- **Liste des activités**
1 > D'après l'article sur la saison de Formule 1, à quel âge Felipe Massa met-il fin à sa carrière ?
2 > Transcrivez un passage de l'article sur la saison de Formule 1 : commencez aux mots « Neuf mois plus » et arrêtez-vous après « pour voir ça. ».
3 > Relevez, s'il vous plaît, tous les noms d'écuries sous lesquels Jenson Button a couru selon l'article sur la saison de Formule 1.

- **Extrait à lire**
━━━━
Si Mercedes a encore écrasé la concurrence cette saison, permettant à Nico Rosberg d'enfin devenir champion du monde à Abou Dhabi dimanche lors de la dernière épreuve, remportée par son équipier Lewis Hamilton, il ne s'en est pas moins passé pas mal de choses cette saison, sur et en dehors de la piste.
Massa et Button, militants de la retraite avant 40 ans
Des quatorze saisons en F1 de Felipe Massa (arrivé en 2002 chez Sauber), qui stoppe sa carrière à 35 ans chez Williams, on retient quatre choses. Tout d’abord, il a fait quasi jeu égal avec Michael Schumacher pour sa première année chez Ferrari en 2006. Ensuite, il a passé, sur sa Ferrari, le drapeau à damier en étant champion du monde lors du pluvieux dernier Grand Prix 2008, chez lui au Brésil… avant de perdre le titre quelques dizaines de secondes plus tard, quand l’Allemand Timo Glock a commis une erreur dans le dernier tour et s’est fait passer par Lewis Hamilton, permettant in extremis à ce dernier de grappiller le point qui lui manquait pour remporter sa première couronne.
Neuf mois plus tard, tournant dramatique dans la carrière du Brésilien : il se prend en plein casque, au cours des essais du Grand Prix de Hongrie, une pièce perdue par la monoplace de son compatriote Barrichello. Même s’il en sort finalement sans séquelles après deux jours de coma, il n’a jamais retrouvé son niveau d’avant.
Enfin, sa dernière course à domicile, le 13 novembre sur sa Williams, restera dans les esprits : après son abandon sur sortie de piste, il s'est offert un émouvant retour vers les stands sous l'ondée, un drapeau brésilien sur les épaules et les yeux humides, acclamé par les spectateurs puis par les mécanos. Et même si «tous ces moments se perdront dans le temps comme les larmes dans la pluie», comme dit l'androïde Roy Batty (Rutger Hauer) à la fin de Blade Runner, on est finalement content que Massa se soit planté pour voir ça.
Williams, Benetton qui deviendra Renault, BAR qui deviendra Honda puis Brawn, en enfin McLaren à partir de 2010. Jenson Button qui, lui aussi, met pied à terre à 36 ans, après 17 saisons et un titre mondial (2009), aura connu quatre structures sous sept noms différents. Arrivé à 20 ans dans le circus avec le statut de jeune prodige, la carrière de l’Anglais à l’allure de gentleman va être longue à se décanter. Il remporte sa première course après 113 épreuves, avec Honda, en 2006 en Hongrie.
━━━━
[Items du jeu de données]

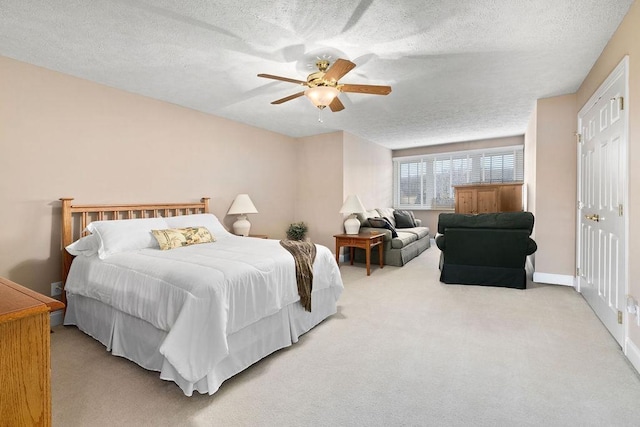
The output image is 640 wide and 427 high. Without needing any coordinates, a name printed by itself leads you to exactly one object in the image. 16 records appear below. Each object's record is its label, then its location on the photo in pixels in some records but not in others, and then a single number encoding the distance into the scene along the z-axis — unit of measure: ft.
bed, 5.88
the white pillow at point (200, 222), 11.24
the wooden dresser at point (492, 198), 18.76
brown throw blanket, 8.40
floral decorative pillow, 9.53
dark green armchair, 12.01
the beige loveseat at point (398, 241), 17.01
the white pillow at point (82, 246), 9.06
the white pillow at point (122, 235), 8.70
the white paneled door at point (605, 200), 7.58
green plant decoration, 18.75
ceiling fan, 8.52
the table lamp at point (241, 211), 14.79
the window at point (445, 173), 22.18
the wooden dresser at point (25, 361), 2.93
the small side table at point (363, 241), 15.12
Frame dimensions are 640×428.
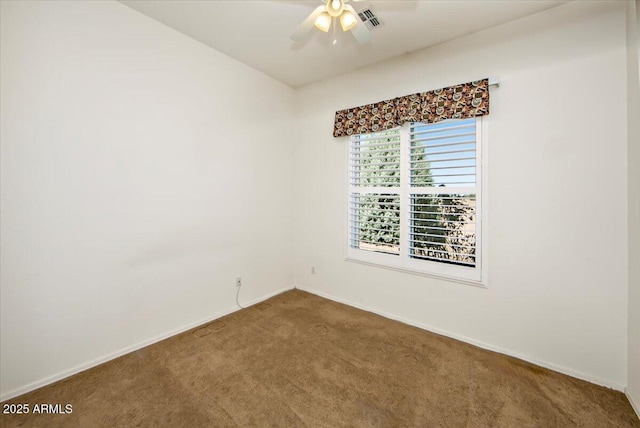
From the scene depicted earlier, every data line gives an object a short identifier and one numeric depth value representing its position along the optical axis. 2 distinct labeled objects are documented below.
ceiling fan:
━━━━
- **Résultats des exercices**
1 > À 35 ans, chez Williams.

2 >
Neuf mois plus tard, tournant dramatique dans la carrière du Brésilien : il se prend en plein casque, au cours des essais du Grand Prix de Hongrie, une pièce perdue par la monoplace de son compatriote Barrichello. Même s’il en sort finalement sans séquelles après deux jours de coma, il n’a jamais retrouvé son niveau d’avant.
Enfin, sa dernière course à domicile, le 13 novembre sur sa Williams, restera dans les esprits : après son abandon sur sortie de piste, il s'est offert un émouvant retour vers les stands sous l'ondée, un drapeau brésilien sur les épaules et les yeux humides, acclamé par les spectateurs puis par les mécanos. Et même si «tous ces moments se perdront dans le temps comme les larmes dans la pluie», comme dit l'androïde Roy Batty (Rutger Hauer) à la fin de Blade Runner, on est finalement content que Massa se soit planté pour voir ça.

3 > Williams, Benetton, Renault, BAR, Honda, Brawn, McLaren